Task to carry out -> Could you output only the lines from the one containing "Table 5. Presentation" through the last line of the data, both included?

Records to use ->
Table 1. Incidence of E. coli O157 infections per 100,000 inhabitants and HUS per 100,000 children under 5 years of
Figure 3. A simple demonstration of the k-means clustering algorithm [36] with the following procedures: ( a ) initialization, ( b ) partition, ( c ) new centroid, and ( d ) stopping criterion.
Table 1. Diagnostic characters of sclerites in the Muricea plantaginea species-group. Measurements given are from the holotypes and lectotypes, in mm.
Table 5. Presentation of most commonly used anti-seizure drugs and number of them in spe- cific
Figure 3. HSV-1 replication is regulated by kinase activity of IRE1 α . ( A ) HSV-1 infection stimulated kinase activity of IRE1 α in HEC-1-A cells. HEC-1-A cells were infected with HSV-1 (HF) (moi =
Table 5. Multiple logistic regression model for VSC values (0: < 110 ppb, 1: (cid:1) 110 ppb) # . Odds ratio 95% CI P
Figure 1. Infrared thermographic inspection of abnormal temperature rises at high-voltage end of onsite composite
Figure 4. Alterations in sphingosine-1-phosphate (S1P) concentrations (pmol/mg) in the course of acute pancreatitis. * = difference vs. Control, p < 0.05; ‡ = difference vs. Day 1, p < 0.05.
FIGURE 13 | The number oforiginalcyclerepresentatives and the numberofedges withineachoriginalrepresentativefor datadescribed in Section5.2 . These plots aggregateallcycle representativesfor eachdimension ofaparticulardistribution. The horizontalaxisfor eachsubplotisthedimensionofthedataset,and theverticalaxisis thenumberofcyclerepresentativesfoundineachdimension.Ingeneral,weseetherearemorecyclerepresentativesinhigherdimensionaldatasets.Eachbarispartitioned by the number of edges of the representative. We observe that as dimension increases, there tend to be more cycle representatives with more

Your response ->
Table 5. Presentation of most commonly used anti-seizure drugs and number of them in spe- cific
Figure 3. HSV-1 replication is regulated by kinase activity of IRE1 α . ( A ) HSV-1 infection stimulated kinase activity of IRE1 α in HEC-1-A cells. HEC-1-A cells were infected with HSV-1 (HF) (moi =
Table 5. Multiple logistic regression model for VSC values (0: < 110 ppb, 1: (cid:1) 110 ppb) # . Odds ratio 95% CI P
Figure 1. Infrared thermographic inspection of abnormal temperature rises at high-voltage end of onsite composite
Figure 4. Alterations in sphingosine-1-phosphate (S1P) concentrations (pmol/mg) in the course of acute pancreatitis. * = difference vs. Control, p < 0.05; ‡ = difference vs. Day 1, p < 0.05.
FIGURE 13 | The number oforiginalcyclerepresentatives and the numberofedges withineachoriginalrepresentativefor datadescribed in Section5.2 . These plots aggregateallcycle representativesfor eachdimension ofaparticulardistribution. The horizontalaxisfor eachsubplotisthedimensionofthedataset,and theverticalaxisis thenumberofcyclerepresentativesfoundineachdimension.Ingeneral,weseetherearemorecyclerepresentativesinhigherdimensionaldatasets.Eachbarispartitioned by the number of edges of the representative. We observe that as dimension increases, there tend to be more cycle representatives with more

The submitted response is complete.